The question of what to do with unused IT equipment is a rapidly growing security problem for many companies hit by the recession and the accompanying layoffs. Countless desktops, laptops, servers and hand-held devices are lying around -- often with sensitive data on them -- gathering dust in cubicles, in stockrooms or on vacant desks. At the same time, software licenses, notoriously easy to lose track of, are also piling up. Many IT functions are under funded as enterprises drive for improved productivity and expense reductions. Decisions are made on in a spirit of making do. For example, Since no one is using the abandoned offices and equipment there is no risk...

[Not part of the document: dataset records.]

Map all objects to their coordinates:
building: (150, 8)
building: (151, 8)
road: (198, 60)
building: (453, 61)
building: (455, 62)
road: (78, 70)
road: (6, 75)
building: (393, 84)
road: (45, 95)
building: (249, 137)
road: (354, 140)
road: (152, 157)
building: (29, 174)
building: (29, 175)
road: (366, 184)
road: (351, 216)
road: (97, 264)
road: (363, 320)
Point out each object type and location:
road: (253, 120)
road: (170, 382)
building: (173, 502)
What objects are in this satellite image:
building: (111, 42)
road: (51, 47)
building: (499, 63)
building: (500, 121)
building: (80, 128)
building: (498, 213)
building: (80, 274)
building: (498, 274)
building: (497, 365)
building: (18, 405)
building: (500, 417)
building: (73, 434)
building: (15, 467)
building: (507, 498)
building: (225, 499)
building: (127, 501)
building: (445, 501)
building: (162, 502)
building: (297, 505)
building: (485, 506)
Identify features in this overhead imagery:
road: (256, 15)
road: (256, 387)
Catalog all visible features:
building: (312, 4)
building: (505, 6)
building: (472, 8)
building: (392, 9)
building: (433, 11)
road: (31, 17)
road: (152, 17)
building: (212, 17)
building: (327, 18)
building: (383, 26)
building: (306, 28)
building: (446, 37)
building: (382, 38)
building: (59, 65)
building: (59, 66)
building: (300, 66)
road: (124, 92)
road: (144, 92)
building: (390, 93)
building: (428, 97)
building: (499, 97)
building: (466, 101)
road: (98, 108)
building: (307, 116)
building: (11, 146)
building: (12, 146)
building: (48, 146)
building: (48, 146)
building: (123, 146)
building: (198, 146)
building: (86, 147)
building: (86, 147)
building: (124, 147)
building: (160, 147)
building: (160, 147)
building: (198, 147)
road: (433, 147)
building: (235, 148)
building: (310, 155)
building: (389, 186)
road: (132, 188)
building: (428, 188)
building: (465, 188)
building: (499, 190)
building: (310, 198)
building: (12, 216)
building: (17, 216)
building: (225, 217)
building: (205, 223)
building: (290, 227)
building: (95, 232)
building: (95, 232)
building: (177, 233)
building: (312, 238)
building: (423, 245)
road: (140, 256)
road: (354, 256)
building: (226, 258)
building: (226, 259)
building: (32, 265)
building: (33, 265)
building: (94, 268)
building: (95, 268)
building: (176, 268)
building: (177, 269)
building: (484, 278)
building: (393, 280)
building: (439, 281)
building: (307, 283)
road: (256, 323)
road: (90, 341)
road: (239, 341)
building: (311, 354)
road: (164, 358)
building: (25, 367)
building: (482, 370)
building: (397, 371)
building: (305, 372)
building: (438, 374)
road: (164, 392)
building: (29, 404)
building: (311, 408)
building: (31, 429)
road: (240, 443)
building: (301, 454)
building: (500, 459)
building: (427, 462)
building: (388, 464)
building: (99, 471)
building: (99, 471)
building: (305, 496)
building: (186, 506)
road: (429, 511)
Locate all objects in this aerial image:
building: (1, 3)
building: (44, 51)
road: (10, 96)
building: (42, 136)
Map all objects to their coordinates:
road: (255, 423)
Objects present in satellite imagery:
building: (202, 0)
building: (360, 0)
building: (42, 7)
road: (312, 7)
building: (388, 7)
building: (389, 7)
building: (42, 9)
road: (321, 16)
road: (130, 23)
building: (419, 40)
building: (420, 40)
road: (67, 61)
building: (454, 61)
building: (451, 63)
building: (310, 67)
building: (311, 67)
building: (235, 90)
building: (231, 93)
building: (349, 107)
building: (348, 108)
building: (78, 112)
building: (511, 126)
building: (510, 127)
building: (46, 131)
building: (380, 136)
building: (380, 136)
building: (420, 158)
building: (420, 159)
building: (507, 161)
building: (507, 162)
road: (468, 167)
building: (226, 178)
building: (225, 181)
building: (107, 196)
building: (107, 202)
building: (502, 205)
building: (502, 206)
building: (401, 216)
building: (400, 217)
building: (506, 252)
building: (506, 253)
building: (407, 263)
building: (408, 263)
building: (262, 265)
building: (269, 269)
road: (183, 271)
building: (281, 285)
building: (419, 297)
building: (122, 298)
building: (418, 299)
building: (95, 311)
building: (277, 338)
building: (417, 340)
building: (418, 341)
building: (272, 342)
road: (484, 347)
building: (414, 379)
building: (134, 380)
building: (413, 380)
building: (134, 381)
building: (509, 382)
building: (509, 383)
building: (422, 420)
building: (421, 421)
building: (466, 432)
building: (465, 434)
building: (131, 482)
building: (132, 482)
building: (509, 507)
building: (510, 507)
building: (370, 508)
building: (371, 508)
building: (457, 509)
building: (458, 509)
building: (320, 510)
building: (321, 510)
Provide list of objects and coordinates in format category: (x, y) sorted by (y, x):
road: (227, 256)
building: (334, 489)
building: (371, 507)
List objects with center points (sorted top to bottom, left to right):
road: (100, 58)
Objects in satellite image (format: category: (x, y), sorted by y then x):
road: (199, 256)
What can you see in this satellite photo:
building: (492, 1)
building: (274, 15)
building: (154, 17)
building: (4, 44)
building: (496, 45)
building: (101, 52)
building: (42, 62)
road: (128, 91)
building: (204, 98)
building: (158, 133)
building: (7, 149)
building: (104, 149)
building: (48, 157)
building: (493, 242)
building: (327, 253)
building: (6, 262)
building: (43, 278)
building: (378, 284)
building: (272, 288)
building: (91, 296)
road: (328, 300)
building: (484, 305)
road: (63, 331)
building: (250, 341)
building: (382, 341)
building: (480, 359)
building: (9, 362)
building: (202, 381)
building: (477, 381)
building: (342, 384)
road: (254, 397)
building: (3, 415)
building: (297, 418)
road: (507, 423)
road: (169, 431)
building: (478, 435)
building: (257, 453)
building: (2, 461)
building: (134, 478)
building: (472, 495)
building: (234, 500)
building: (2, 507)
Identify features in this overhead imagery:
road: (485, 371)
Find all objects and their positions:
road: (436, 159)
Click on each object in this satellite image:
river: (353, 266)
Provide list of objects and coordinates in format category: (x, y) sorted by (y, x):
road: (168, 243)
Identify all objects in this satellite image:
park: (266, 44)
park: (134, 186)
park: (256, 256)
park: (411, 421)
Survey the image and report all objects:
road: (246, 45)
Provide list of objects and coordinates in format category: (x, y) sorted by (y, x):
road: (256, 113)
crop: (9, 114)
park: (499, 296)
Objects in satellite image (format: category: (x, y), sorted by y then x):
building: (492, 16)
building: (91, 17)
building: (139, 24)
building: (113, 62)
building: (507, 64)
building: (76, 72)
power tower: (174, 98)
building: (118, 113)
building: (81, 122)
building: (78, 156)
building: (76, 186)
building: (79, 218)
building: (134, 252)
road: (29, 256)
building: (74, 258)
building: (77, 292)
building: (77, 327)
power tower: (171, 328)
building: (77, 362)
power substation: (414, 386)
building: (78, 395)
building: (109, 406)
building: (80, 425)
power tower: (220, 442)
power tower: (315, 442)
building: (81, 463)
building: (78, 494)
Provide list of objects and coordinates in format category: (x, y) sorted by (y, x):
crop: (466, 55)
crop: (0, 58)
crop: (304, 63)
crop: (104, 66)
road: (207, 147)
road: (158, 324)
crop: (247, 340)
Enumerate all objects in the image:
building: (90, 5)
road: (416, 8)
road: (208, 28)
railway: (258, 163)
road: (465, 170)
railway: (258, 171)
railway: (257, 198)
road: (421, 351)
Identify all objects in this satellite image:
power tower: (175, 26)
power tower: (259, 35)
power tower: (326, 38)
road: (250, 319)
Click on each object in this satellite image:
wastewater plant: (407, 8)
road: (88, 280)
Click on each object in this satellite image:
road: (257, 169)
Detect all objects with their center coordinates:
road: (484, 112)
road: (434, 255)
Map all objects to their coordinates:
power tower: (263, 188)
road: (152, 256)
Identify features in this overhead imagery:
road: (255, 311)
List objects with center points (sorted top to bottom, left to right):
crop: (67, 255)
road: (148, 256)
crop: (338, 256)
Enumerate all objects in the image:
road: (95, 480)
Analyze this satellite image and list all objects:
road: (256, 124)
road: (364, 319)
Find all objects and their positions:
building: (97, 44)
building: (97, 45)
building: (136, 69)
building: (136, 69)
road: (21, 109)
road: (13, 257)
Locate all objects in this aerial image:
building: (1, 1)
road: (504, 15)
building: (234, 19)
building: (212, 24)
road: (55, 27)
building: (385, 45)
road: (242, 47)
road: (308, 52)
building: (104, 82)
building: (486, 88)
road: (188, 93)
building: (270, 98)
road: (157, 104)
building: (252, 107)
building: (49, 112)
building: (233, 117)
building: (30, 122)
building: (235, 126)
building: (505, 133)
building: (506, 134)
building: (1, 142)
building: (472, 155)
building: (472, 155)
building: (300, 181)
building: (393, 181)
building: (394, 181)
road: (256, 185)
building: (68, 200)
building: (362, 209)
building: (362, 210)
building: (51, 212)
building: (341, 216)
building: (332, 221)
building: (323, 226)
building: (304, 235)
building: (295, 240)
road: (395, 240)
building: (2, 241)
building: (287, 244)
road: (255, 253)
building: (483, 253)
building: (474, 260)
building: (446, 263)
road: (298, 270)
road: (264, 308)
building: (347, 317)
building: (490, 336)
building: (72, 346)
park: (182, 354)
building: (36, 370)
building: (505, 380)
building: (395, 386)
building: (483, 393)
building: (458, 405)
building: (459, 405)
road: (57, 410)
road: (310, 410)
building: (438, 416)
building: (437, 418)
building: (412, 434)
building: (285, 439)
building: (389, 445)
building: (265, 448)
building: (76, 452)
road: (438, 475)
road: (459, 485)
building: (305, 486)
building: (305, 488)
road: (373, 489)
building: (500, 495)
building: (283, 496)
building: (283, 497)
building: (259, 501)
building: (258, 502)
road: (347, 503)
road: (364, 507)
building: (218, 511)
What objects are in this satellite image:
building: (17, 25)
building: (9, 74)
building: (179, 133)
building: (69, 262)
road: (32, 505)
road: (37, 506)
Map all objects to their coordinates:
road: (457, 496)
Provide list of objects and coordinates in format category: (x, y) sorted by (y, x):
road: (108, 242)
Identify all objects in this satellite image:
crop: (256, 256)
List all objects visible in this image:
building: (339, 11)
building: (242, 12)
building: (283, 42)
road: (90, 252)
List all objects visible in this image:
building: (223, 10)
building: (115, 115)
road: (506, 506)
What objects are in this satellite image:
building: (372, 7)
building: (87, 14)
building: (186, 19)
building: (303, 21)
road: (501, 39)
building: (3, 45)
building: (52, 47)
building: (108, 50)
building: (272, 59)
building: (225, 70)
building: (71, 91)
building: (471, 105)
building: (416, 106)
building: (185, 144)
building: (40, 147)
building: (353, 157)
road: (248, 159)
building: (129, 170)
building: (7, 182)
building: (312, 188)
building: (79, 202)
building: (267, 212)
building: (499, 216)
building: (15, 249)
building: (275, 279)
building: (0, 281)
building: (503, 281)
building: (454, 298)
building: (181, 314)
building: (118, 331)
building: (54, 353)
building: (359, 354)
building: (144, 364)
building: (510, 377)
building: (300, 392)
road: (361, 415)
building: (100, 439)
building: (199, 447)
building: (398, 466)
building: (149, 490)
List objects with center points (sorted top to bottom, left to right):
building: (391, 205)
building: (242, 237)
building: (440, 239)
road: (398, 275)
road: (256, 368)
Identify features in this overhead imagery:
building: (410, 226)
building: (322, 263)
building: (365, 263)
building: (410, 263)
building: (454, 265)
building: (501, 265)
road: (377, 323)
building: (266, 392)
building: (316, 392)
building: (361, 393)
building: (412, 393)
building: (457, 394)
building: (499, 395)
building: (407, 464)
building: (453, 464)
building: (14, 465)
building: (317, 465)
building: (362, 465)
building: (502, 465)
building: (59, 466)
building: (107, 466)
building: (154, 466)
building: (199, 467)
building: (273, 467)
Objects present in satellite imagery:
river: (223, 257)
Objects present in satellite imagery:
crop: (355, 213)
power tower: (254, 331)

When an organization is in survival mode, resources are being husbanded and everyone's working flat out, it takes a strength and leadership to say "no, not good enough" to something that is apparently working well. It is also difficult to justify more spending with no direct effect on revenues, and to demonstrate that something that seems optional is in fact required.
Responsibility for security and disaster recovery planning cannot be abdicated. It is hard enough for an organization to recover from a serious security breach at the best of times. These are not the best of times. Argued from the context of minimizing risk, the value of doing it right is clear. Make sure you're equipped to win that argument.